* _STATED PROBLEM A_
Name every negative coping strategy that the passage on disaster microinsurance lists as an example.

* _EXTRACT TO READ_
○ ○ ○ ○
The current proposal very simply links to the ongoing study by adding a third arm to the study that includes both the disaster microinsurance coverage as well as a conditional cash transfer program. AIDMI has used cash transfer as a tool in early recovery work in different disasters particularly in floods with the help of donor agencies. AIDMI will apply the same in this Odisha case to support SWAD with a cash transfer program. AIDMI can provide further details of these previous cash-transfer programs as needed. The proposed project will also serve as an opportunity to engage and re-engage stakeholders (new and existing) particularly in government such as the municipal cooperation, disaster management authorities, and insurance companies. The government channel will be prioritized with this proposed project to explore the use of government social protection programs with the existing insurance mechanism for future design.
What are other key benefits?
The key benefits of the disaster microinsurance for small businesses in urban informal settlements, with or without the cash transfer, programme are potentially numerous for the resilience of the urban poor and the markets that serve them:
1. Rapidly available funds for rebuilding inventory and business assets after a climate-related disaster.
2. Shorter time to restarting business/ livelihood and income generation as compared to longer duration or no recovery of business.
3. Less or no dependence on other forms of outside aid and high-interest loans that trap the urban poor in a cycle of poverty.
4. Less reliance on negative coping strategies such as reduced consumption of basic goods, selling assets, withdrawing children from school to avoid fees, purchasing lower quality or quantity of food, need for borrowing.
○ ○ ○ ○
* _DATA EXTRACT_
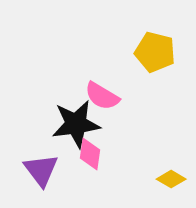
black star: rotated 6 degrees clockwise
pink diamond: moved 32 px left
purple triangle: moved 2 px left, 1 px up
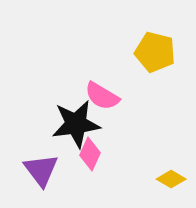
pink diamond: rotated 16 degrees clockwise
○ ○ ○ ○
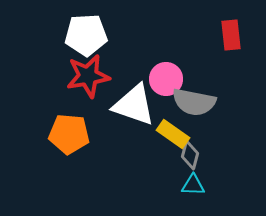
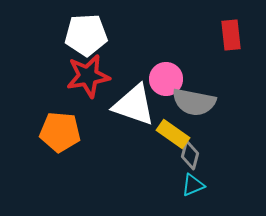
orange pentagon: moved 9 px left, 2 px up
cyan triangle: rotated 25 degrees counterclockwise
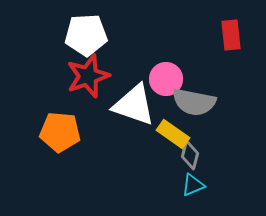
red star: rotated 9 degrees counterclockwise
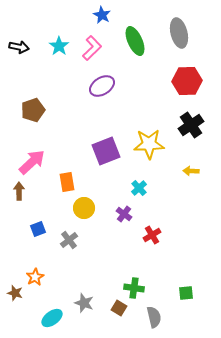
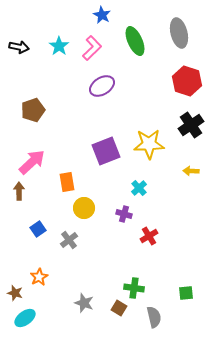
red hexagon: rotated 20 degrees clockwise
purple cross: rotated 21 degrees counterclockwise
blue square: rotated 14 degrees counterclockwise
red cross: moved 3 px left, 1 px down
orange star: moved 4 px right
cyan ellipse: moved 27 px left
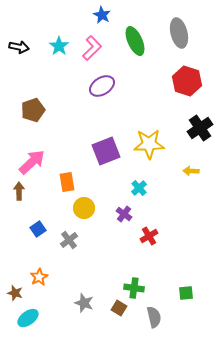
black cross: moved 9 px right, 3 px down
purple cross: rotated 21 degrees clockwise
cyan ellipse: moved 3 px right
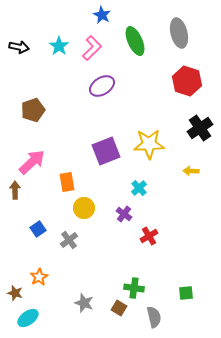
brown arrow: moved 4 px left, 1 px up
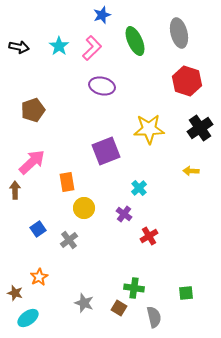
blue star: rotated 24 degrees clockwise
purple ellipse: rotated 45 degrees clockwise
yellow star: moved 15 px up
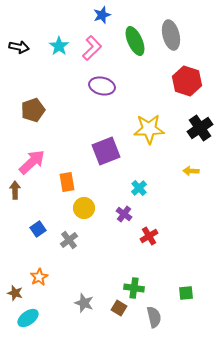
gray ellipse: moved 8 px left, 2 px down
○ ○ ○ ○
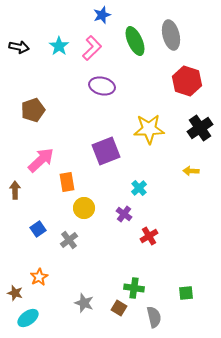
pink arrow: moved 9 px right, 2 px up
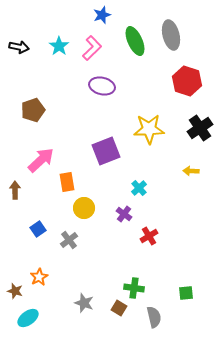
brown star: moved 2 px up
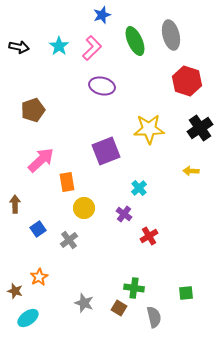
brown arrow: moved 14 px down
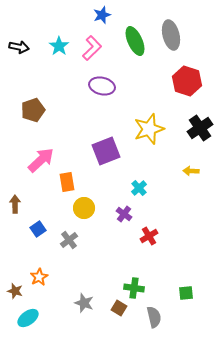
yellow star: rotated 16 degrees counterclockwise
○ ○ ○ ○
* _STATED PROBLEM B_
Please write out everything in the records from the line containing "red star: rotated 9 degrees counterclockwise" down to the line containing "yellow star: moved 15 px up", including both of those lines. Leave the picture lines out of your answer.

* _FULL RESPONSE A_
- reduced consumption of basic goods
- selling assets
- withdrawing children from school to avoid fees
- purchasing lower quality or quantity of food
- need for borrowing

* _FULL RESPONSE B_
red star: rotated 9 degrees counterclockwise
red hexagon: rotated 20 degrees clockwise
purple cross: rotated 21 degrees counterclockwise
blue square: rotated 14 degrees counterclockwise
red cross: moved 3 px left, 1 px down
orange star: moved 4 px right
cyan ellipse: moved 27 px left
black cross: moved 9 px right, 3 px down
purple cross: rotated 21 degrees clockwise
cyan ellipse: moved 3 px right
brown arrow: moved 4 px left, 1 px up
blue star: rotated 24 degrees clockwise
purple ellipse: rotated 45 degrees clockwise
yellow star: moved 15 px up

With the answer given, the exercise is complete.